What Is LinkedHashSet?

  • Implementation of Set
  • Stores unique elements only
  • Maintains insertion order
  • Allows one null value
  • Part of java.util package
Set<String> set = new LinkedHashSet<>();
          

Position in Collection Hierarchy

Iterable
   └── Collection
        └── Set
             └── LinkedHashSet
          

How LinkedHashSet Works Internally (Interview Favorite)

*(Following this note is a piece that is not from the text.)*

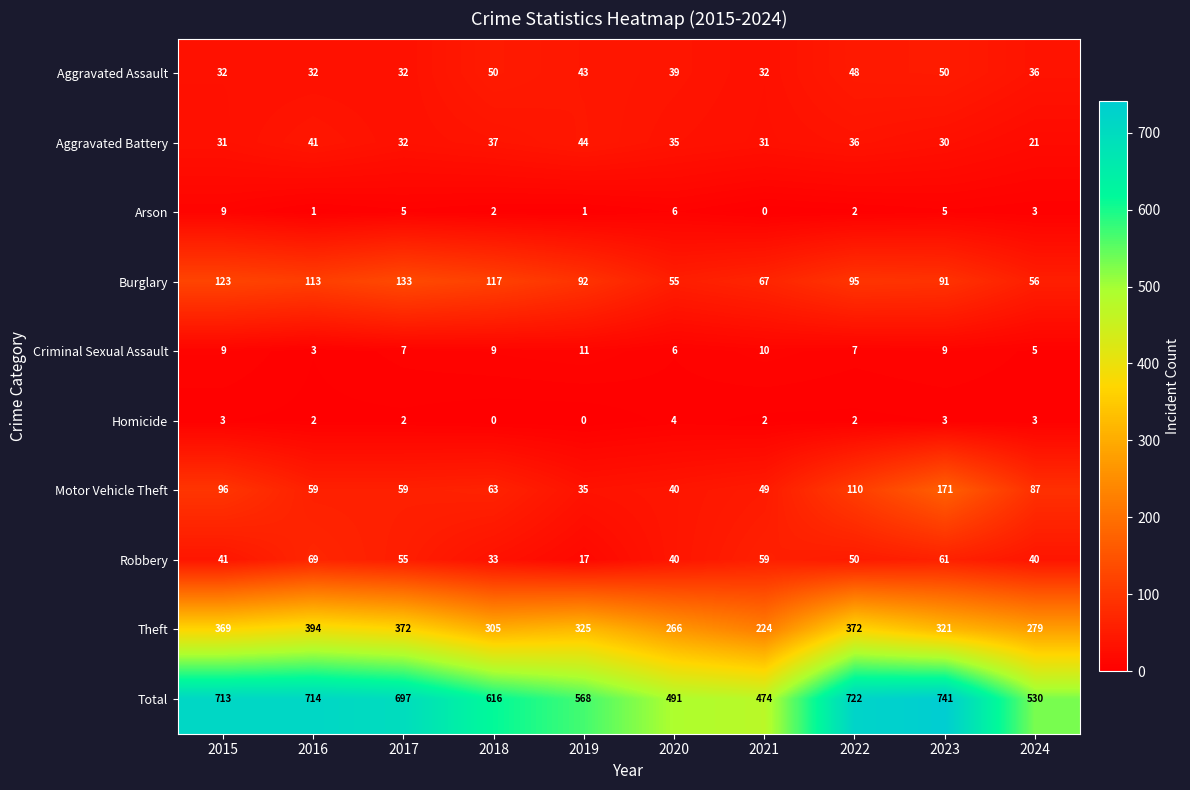

Which category has the lowest value in the Burglary series?

2020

  • Backed by a LinkedHashMap
  • Uses hash table + doubly linked list
  • Hash table → fast lookup
  • Linked list → preserves insertion order
HashMap + LinkedList = LinkedHashSet
          

Key Characteristics of LinkedHashSet

  • Maintains insertion order
  • No duplicate elements
  • Faster than TreeSet
  • Slightly slower than HashSet
  • Not synchronized (not thread-safe)

Creating a LinkedHashSet

LinkedHashSet<Integer> set = new LinkedHashSet<>();
          

Commonly Used Methods

set.add(10);
set.add(20);
set.add(10); // duplicate ignored

set.remove(20);
set.contains(10);
set.size();
          

Order Preservation Example

LinkedHashSet<String> set = new LinkedHashSet<>();
set.add("Java");
set.add("Python");
set.add("C++");

System.out.println(set);
          

Output:

[Java, Python, C++]
          
  • ✔ Order preserved
  • ✔ Duplicates ignored

Performance Complexity

Operation Time Complexity
add O(1)
remove O(1)
contains O(1)
iteration O(n)

Null Handling

  • Allows one null element
set.add(null);
          
  • ✔ Allowed
  • ❌ Second null ignored

LinkedHashSet vs HashSet vs TreeSet

Feature HashSet LinkedHashSet TreeSet
Order ❌ No ✔ Insertion ✔ Sorted
Performance Fastest Slightly slower Slowest
Null allowed ✔ One ✔ One ❌ No
Internal DS HashMap LinkedHashMap Tree

When to Use LinkedHashSet

  • Uniqueness is required
  • Insertion order must be preserved
  • Fast lookup needed
  • Predictable iteration order

When NOT to Use LinkedHashSet

  • Sorting is required
  • Memory usage must be minimal
  • Order does not matter (use HashSet)

Common Beginner Mistakes

  • Assuming sorted order
  • Using LinkedHashSet unnecessarily when HashSet is sufficient
  • Ignoring memory overhead
  • Forgetting equals() and hashCode() importance

Interview-Ready Answers

Short Answer

LinkedHashSet is a Set implementation that maintains insertion order.

Detailed Answer

In Java, LinkedHashSet extends HashSet and uses a LinkedHashMap internally to store unique elements while preserving insertion order. It provides constant-time performance and predictable iteration order.

Key Takeaway

LinkedHashSet = HashSet + Order Preservation. Use it when you need unique elements with predictable iteration order.